Moving to Australia as a small boy, Kofi (aka Genesis Owusu), a natural born performer, found inspiration in his family with a Gospel-singing mother and 90s rock-loving brother Citizen Kay. Music was always on the agenda - finding inspiration in musicians such as Ray Charles and Bob Marley, Kofi recalls using a Michael Jackson "Greatest Hits" DVD as a creative reference for “trying his best to move" like the 90s pop icon.
“As I got older I think I initially gravitated towards hip hop because I felt like I was finally hearing music and stories I could relate to and had never heard. Starting out writing poetry as a child, hip hop was the easiest way to transition from poetry into music,” explains Kofi.
When discussing his music in relation to the current political climate, both here in Australia and the US, Kofi says “the things I talk about and that are currently being spoken about, I’ve been talking about my whole life. The spotlight is just on them now because of external factors”.
“I’ve lived with a lot of bitterness but not explosive anger. You just can’t live like that – it’s too draining, but this seeps naturally into my music and that’s how I get it out”, Kofi explains.
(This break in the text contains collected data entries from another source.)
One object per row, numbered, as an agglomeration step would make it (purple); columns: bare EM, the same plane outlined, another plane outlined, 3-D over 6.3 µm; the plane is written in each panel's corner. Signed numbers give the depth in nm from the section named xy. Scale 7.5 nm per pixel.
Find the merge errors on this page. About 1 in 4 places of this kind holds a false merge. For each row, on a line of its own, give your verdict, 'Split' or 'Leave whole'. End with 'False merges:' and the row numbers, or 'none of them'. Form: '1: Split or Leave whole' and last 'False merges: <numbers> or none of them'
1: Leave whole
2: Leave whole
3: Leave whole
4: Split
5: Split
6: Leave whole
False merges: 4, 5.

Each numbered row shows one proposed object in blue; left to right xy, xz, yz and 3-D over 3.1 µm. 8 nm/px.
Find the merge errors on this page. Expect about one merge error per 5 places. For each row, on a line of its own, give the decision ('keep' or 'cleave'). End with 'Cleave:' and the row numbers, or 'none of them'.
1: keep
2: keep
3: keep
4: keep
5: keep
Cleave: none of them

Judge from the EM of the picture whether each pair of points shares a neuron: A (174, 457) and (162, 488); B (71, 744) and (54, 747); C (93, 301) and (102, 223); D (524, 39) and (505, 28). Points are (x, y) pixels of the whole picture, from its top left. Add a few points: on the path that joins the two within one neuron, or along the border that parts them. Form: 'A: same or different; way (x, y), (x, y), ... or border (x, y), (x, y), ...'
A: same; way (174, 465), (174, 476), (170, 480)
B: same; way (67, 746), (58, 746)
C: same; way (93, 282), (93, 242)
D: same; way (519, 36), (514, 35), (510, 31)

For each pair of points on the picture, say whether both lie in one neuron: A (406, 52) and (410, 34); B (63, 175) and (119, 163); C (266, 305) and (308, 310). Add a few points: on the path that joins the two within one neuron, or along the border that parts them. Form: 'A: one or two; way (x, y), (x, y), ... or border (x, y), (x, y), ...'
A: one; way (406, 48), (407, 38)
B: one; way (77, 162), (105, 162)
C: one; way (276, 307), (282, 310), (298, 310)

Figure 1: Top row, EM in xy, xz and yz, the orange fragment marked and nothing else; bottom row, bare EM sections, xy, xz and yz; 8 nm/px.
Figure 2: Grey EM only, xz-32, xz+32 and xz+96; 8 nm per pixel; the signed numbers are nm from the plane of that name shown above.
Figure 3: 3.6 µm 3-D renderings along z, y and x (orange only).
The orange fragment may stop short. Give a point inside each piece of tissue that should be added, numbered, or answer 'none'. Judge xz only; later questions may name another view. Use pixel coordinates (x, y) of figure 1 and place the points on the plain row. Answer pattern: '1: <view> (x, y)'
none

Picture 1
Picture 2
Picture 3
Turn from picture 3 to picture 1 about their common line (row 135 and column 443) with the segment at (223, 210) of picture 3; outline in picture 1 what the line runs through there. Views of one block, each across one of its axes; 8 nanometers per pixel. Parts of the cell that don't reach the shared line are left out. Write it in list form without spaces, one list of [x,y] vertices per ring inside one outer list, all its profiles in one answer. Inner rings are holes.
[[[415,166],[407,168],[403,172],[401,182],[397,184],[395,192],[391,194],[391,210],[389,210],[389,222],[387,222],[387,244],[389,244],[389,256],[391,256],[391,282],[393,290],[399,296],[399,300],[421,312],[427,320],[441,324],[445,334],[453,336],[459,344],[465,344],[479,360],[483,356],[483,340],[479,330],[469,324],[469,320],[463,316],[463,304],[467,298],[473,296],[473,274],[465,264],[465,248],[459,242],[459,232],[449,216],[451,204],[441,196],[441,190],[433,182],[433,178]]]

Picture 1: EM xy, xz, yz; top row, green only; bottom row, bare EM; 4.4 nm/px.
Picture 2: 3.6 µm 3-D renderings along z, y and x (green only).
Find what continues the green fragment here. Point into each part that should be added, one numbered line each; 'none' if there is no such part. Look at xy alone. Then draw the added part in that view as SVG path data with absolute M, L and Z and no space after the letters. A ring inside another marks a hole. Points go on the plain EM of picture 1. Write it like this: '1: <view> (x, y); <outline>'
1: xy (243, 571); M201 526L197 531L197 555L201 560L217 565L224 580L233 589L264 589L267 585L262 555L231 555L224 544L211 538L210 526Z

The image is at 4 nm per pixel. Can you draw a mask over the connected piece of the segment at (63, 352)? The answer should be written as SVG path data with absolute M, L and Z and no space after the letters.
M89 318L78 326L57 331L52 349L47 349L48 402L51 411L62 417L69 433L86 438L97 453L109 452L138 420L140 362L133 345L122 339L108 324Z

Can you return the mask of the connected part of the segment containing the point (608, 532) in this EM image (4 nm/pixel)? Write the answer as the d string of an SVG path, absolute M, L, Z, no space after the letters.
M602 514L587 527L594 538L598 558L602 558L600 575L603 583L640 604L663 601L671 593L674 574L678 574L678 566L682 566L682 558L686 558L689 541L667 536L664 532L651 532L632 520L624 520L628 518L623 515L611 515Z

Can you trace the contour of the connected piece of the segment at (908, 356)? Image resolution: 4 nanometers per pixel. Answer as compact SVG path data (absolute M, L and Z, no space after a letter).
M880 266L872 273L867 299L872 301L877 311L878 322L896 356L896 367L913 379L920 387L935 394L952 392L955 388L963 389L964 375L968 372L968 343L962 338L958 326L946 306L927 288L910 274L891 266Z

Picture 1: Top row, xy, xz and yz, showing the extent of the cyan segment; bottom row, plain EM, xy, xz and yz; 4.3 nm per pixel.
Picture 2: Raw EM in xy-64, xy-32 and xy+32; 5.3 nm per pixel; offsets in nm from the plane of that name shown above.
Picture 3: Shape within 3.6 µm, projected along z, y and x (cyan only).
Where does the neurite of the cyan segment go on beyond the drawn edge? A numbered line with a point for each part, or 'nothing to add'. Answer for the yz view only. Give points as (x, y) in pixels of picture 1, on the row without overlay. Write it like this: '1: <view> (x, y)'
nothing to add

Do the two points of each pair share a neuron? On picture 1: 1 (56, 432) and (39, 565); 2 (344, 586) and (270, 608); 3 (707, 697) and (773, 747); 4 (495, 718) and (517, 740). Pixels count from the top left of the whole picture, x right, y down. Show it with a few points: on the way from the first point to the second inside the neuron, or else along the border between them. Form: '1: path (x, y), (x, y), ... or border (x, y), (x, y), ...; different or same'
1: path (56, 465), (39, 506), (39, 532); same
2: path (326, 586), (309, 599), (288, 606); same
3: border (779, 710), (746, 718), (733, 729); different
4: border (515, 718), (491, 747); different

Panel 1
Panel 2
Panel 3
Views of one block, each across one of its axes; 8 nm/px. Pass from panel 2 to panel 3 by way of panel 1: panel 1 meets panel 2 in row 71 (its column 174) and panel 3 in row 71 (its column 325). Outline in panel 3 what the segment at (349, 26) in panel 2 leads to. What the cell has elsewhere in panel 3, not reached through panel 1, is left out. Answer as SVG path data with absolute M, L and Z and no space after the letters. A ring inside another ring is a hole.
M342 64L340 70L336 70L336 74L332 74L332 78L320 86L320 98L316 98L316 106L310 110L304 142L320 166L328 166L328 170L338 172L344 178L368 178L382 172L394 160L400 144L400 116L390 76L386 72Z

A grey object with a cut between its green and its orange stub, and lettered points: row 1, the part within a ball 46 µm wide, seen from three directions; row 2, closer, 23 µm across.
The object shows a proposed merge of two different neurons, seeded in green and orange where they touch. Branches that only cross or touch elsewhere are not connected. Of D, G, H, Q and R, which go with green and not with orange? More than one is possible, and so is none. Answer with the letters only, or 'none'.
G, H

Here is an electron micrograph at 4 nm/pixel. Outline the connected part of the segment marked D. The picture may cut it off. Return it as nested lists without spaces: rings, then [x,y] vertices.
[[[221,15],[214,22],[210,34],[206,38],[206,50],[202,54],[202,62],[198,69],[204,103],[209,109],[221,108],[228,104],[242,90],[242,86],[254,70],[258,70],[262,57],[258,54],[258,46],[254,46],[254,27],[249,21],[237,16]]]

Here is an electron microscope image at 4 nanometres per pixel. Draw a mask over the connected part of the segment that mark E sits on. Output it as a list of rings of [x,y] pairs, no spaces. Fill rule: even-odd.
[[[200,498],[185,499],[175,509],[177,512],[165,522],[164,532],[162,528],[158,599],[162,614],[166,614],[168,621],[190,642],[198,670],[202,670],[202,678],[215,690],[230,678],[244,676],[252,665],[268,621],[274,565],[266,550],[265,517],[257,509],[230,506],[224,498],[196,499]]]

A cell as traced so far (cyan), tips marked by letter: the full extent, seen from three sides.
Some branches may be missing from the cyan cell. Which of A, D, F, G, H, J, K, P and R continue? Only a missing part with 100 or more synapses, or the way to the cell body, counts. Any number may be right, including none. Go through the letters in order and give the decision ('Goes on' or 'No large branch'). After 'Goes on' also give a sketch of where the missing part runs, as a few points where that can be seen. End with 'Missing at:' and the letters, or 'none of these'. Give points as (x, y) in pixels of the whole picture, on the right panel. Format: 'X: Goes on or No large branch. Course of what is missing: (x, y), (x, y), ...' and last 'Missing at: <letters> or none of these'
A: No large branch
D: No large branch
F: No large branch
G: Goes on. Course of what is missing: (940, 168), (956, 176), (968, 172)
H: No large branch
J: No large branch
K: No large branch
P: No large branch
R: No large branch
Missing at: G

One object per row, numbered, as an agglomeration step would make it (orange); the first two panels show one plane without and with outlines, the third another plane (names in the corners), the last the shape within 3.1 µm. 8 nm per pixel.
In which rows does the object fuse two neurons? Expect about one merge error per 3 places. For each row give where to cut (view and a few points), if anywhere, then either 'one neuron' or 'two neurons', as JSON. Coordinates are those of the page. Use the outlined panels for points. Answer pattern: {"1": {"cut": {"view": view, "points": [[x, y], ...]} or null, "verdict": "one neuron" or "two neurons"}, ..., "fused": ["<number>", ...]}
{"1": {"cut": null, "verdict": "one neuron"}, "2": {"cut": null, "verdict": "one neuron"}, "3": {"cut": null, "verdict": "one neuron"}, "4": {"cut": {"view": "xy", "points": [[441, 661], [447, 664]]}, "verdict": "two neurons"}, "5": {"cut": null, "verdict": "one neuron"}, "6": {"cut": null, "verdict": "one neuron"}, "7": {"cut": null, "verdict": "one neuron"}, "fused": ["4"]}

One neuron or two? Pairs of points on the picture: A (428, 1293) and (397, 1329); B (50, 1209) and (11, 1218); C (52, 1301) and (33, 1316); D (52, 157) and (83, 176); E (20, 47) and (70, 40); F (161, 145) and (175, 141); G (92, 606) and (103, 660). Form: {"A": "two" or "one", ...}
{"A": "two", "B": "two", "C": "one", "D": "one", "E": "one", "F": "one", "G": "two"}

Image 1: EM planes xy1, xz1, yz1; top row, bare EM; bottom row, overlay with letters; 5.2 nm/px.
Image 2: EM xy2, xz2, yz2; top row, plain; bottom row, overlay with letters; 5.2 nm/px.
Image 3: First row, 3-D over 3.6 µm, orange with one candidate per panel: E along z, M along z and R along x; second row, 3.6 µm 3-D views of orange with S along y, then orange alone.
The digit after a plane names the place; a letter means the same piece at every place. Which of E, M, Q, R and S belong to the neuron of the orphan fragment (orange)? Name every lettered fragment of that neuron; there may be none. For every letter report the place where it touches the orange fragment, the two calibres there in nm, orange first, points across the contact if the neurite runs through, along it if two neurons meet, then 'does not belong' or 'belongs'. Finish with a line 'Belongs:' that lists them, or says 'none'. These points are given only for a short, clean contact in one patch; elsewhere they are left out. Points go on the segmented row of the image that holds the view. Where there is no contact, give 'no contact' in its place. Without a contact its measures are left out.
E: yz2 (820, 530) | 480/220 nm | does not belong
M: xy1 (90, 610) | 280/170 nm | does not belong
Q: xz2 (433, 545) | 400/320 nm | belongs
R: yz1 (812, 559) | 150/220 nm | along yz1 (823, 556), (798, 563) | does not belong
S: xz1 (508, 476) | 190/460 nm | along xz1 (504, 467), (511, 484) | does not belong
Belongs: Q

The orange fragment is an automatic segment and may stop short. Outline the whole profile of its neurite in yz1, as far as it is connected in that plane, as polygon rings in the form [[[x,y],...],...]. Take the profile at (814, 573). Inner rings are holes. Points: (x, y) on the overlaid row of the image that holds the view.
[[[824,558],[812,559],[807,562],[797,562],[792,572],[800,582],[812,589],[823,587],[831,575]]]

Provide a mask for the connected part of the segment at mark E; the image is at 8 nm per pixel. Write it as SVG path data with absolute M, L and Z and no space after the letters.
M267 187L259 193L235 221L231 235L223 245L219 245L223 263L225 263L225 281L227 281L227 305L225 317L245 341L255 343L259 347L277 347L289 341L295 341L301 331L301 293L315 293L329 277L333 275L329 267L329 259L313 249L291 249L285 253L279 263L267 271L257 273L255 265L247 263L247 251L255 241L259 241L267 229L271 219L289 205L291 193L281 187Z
“Right now I feel like people are more eager to learn and figure out what’s going on. On the other end of the spectrum it’s 'cool' to be aware about stuff right now, so we’ll see what happens when things die down.”
Kofi riffed on what inspires his writing style and content explaining that “nothing is really pre-meditated like that, I just like to roll with what's happening around me and the opportunities that come up”. And when you are one of Australian music’s rising stars, opportunities come up.
Arts-Matter guests were treated to a one-off performance with Genesis playing with a hand-picked jazz band for the very first time, including 80-year-old pianist Mike Nock who once jammed with Miles Davis. With six sold-out shows coming up later this month, and performing for the first time in public with a live band, Ferris remarked “the timing is just right for Kofi”.
Arts-Matter is a new programming and social impact platform founded by Michelle Grey and Susan Armstrong. The platform celebrates the arts through a series of conversations with creative minds shaping our shifting culture.